Lt. Edward Ryan of Engine Co. 44 was among the first on the scene. When his unit arrived, he said, people were running and pointing up at the building, where debris was coming down. Firefighters took the elevator to the 30th story, hooked up their hoses and began checking each floor. In apartment 40F, they saw what looked like the wheel well of a car, Ryan said.
"There was fire everywhere, and we kept putting fire out," he said.
Some residents of the posh, 50-floor condominium tower known as the Belaire, which was built in 1989 and where larger apartments routinely sell for more than $1 million, were allowed back inside just a few hours after the collision. But in the frightening moments immediately following the crash, they were racing through the rainy, smoke-filled streets, terrified and scrambling to account for their children, neighbors and pets.

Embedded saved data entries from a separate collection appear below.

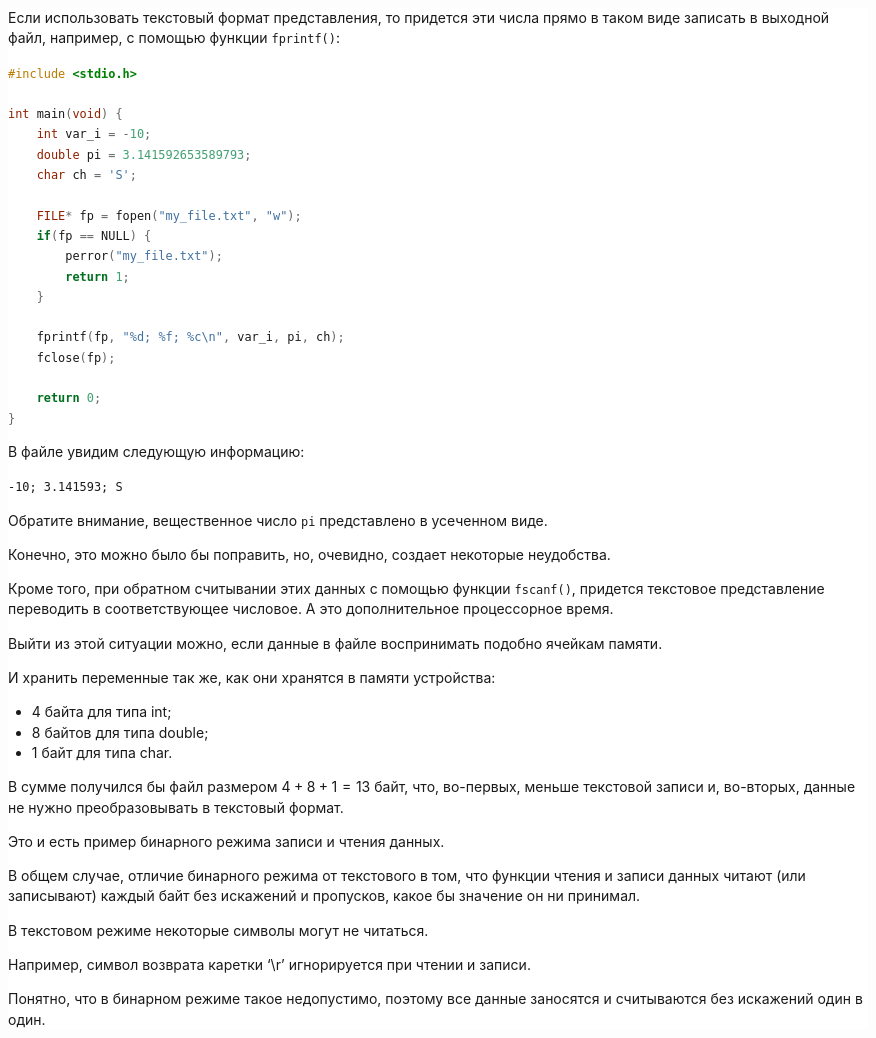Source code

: Если использовать текстовый формат представления, то придется эти числа прямо в таком виде записать в выходной файл, например, с помощью функции `fprintf()`:

```c
#include <stdio.h>
 
int main(void) {
    int var_i = -10;
    double pi = 3.141592653589793;
    char ch = 'S';
 
    FILE* fp = fopen("my_file.txt", "w");
    if(fp == NULL) {
        perror("my_file.txt");
        return 1;
    }
 
    fprintf(fp, "%d; %f; %c\n", var_i, pi, ch);
    fclose(fp);
 
    return 0;
}
```

В файле увидим следующую информацию:

```
-10; 3.141593; S
```

Обратите внимание, вещественное число `pi` представлено в усеченном виде.

Конечно, это можно было бы поправить, но, очевидно, создает некоторые неудобства. 

Кроме того, при обратном считывании этих данных с помощью функции `fscanf()`, придется текстовое представление переводить в соответствующее числовое. А это дополнительное процессорное время.

Выйти из этой ситуации можно, если данные в файле воспринимать подобно ячейкам памяти. 

И хранить переменные так же, как они хранятся в памяти устройства:
+ 4 байта для типа int;
+ 8 байтов для типа double;
+ 1 байт для типа char. 

В сумме получился бы файл размером $4+8+1 = 13$ байт, что, во-первых, меньше текстовой записи и, во-вторых, данные не нужно преобразовывать в текстовый формат. 

Это и есть пример бинарного режима записи и чтения данных. 

В общем случае, отличие бинарного режима от текстового в том, что функции чтения и записи данных читают (или записывают) каждый байт без искажений и пропусков, какое бы значение он ни принимал. 

В текстовом режиме некоторые символы могут не читаться. 

Например, символ возврата каретки ‘\r’ игнорируется при чтении и записи. 

Понятно, что в бинарном режиме такое недопустимо, поэтому все данные заносятся и считываются без искажений один в один.
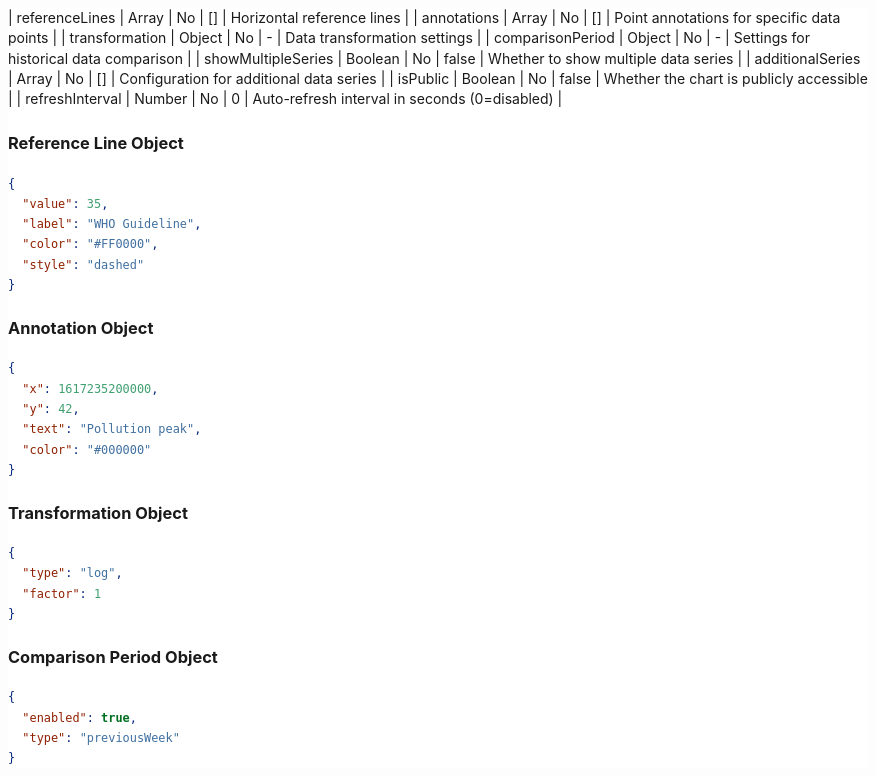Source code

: | referenceLines     | Array   | No       | []          | Horizontal reference lines                    |
| annotations        | Array   | No       | []          | Point annotations for specific data points    |
| transformation     | Object  | No       | -           | Data transformation settings                  |
| comparisonPeriod   | Object  | No       | -           | Settings for historical data comparison       |
| showMultipleSeries | Boolean | No       | false       | Whether to show multiple data series          |
| additionalSeries   | Array   | No       | []          | Configuration for additional data series      |
| isPublic           | Boolean | No       | false       | Whether the chart is publicly accessible      |
| refreshInterval    | Number  | No       | 0           | Auto-refresh interval in seconds (0=disabled) |

### Reference Line Object

```json
{
  "value": 35,
  "label": "WHO Guideline",
  "color": "#FF0000",
  "style": "dashed"
}
```

### Annotation Object

```json
{
  "x": 1617235200000,
  "y": 42,
  "text": "Pollution peak",
  "color": "#000000"
}
```

### Transformation Object

```json
{
  "type": "log",
  "factor": 1
}
```

### Comparison Period Object

```json
{
  "enabled": true,
  "type": "previousWeek"
}
```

At Yankee Stadium, a single candle was lit on the steps as stunned colleagues across the country remembered Lidle, who spoke often about how safe he believed it was to fly.
"He wasn't just my client. He was probably my closest friend," said Jordan Feagan, Lidle's agent.
Though Bloomberg said it did not immediately look like the pilot had violated airspace restrictions, which permit small planes over the East and Hudson rivers, the crash almost immediately sparked criticisms of rules that allow small planes to fly over Manhattan at all.
Rep. Peter King, chairman of the House Homeland Security Committee, said it was inconceivable that a small plane could fly over one of the nation's most densely populated areas with virtually no restrictions whatsoever.
"Today, it's terrible that several people were killed," King said. "But this is also a signal to terrorists as to how they could attack Manhattan. There is no restricted air space along the East River and the Hudson River. Just think of the high-profile targets you have off both of those rivers, from the United Nations to the Freedom Tower being constructed off the Hudson River."
Two investigators from the National Transportation Safety Board arrived in New Jersey late yesterday to start the agency's probe into the fatal crash.
"It's sad for the people that passed," said Myndie Friedman, who works at New York Presbyterian Hospital, "but then again, I'm relieved that another plane didn't hit at 3:06."